Domingo 26 de octubre

 

20° domingo después de Pentecostés

 

Porque el que a sí mismo se engrandece, será humillado; y el que se humilla, será engrandecido.

 

Lucas 18,14b

 

La oración libera, pues a través de ella volcamos en palabras aquellas cosas que llevamos a cuestas, compartiéndolas con Dios. En la oración están puestos nuestros agradecimientos y nuestras peticiones, aquello que nos anima y aquello que cargamos pesadamente.
Este versículo del Evangelio de Lucas forma parte de una parábola de Jesús, cuyos actores son un fariseo y un recaudador de impuestos. Ambos oran, pero mientras que el fariseo remarca sus supuestas virtudes diferenciándose de los demás, el recaudador, con vergüenza y reconociéndose pecador, pide por la compasión de Dios.
El Evangelio nos invita a reconocer nuestra necesidad del amor y perdón de Dios, de su gracia. Nuestra oración es un buen vehículo para esto.

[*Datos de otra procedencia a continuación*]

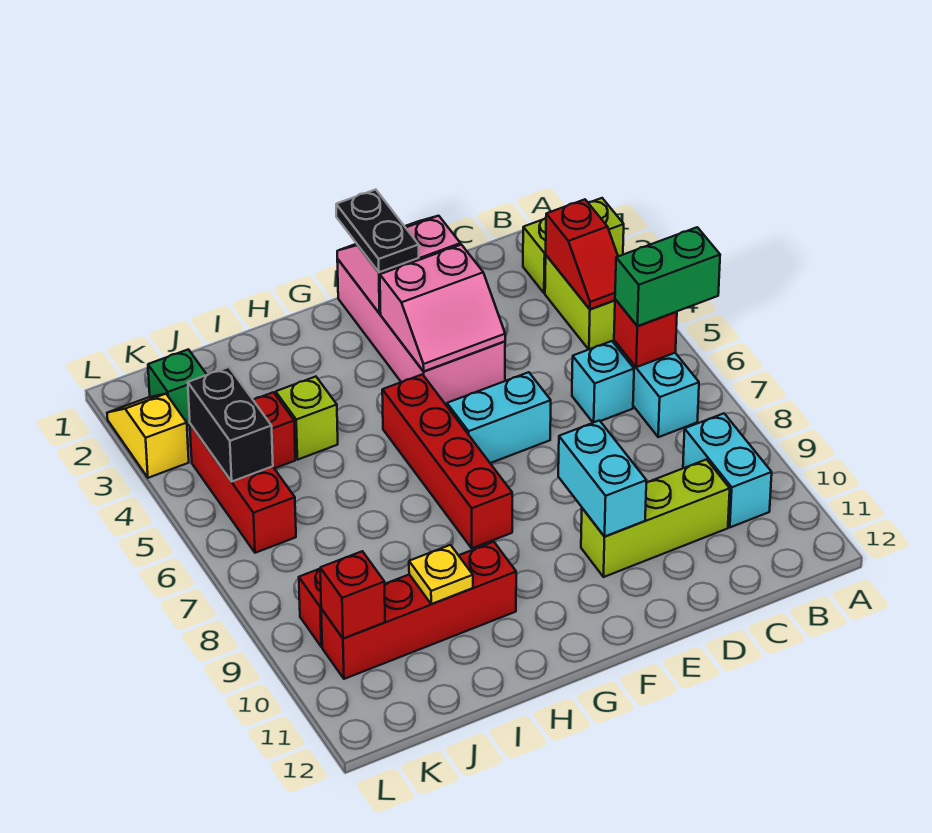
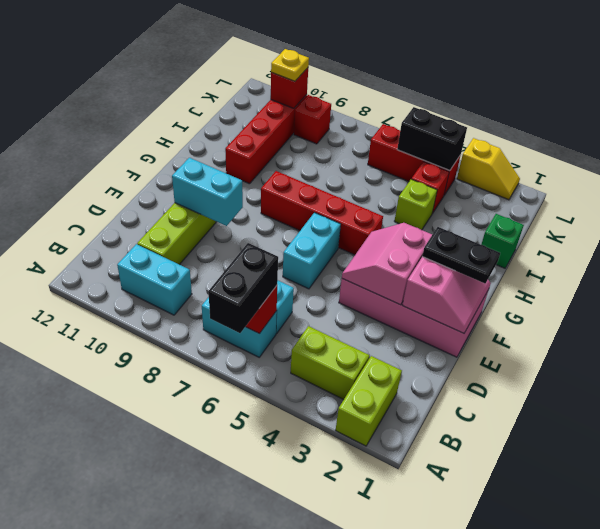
green brick A6:B6 level 3 -> black brick A6:B6 level 3
red slope B3:B4 level 2 top 3 -> none
yellow plate I10 level 2 -> yellow plate K10 level 3
green brick K2 level 1 -> green brick I1 level 1

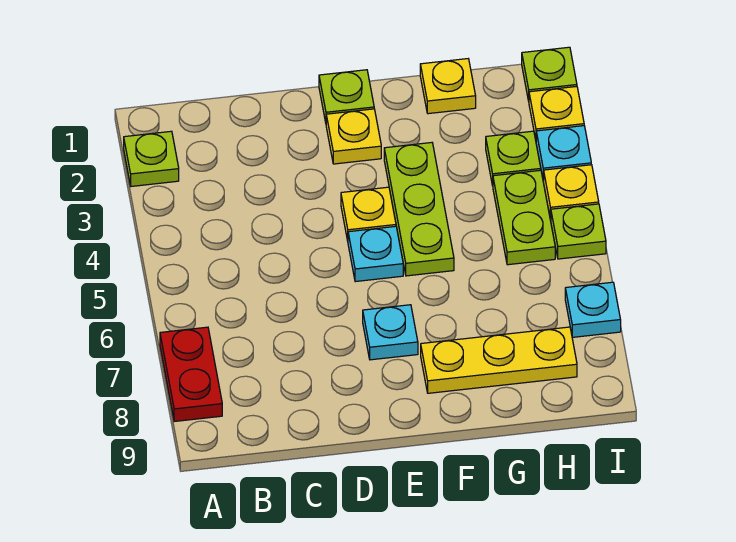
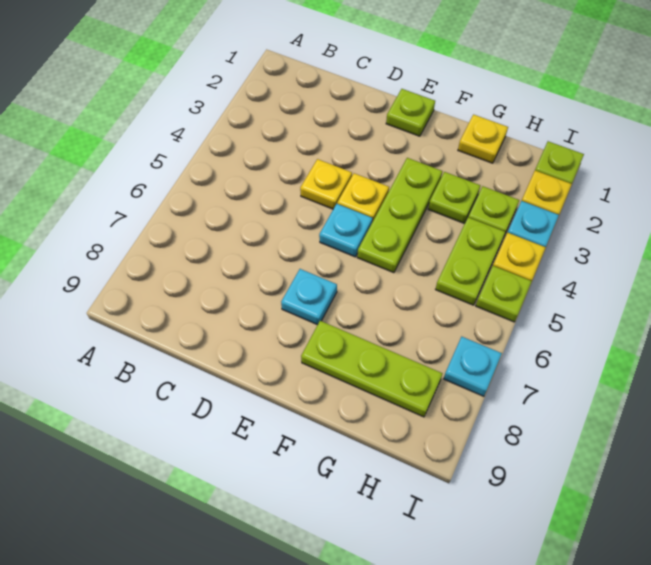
lime plate A2 level 1 -> lime plate G3 level 1
red plate A7:A8 level 1 -> none
yellow plate E2 level 1 -> yellow plate D4 level 1
yellow plate F8:H8 level 1 -> lime plate F8:H8 level 1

Aunque sin duda tenemos dones y podemos obrar buenas acciones, es una tarea cotidiana intentar librarnos del egoísmo y la autojustificación, porque es en la expresión y confesión de que no podemos solos/as cuando encontramos la liberación para ver más allá de nosotros mismos y darnos cuenta de que formamos parte de la comunidad de necesitados y necesitadas del perdón y la misericordia de Dios. De esta manera, Jesús nos recuerda que la oración no solo puede liberarnos, sino también transformarnos.
“La oración es quien nos pone en relación con Dios, quien nos permite colaborar con él. Dios nos invita a vivir con él. Y nosotros respondemos: ‘Sí, Padre, quiero vivir contigo’. Entonces nos dice: ‘Reza, llámame; te escucho, viviré y reinaré contigo’” (Karl Barth, La oración, Salamanca, Sígueme, 1969, p. 29).
Pongamos en oración nuestra vida, tal como es. Oremos juntos al Dios del amor y el perdón.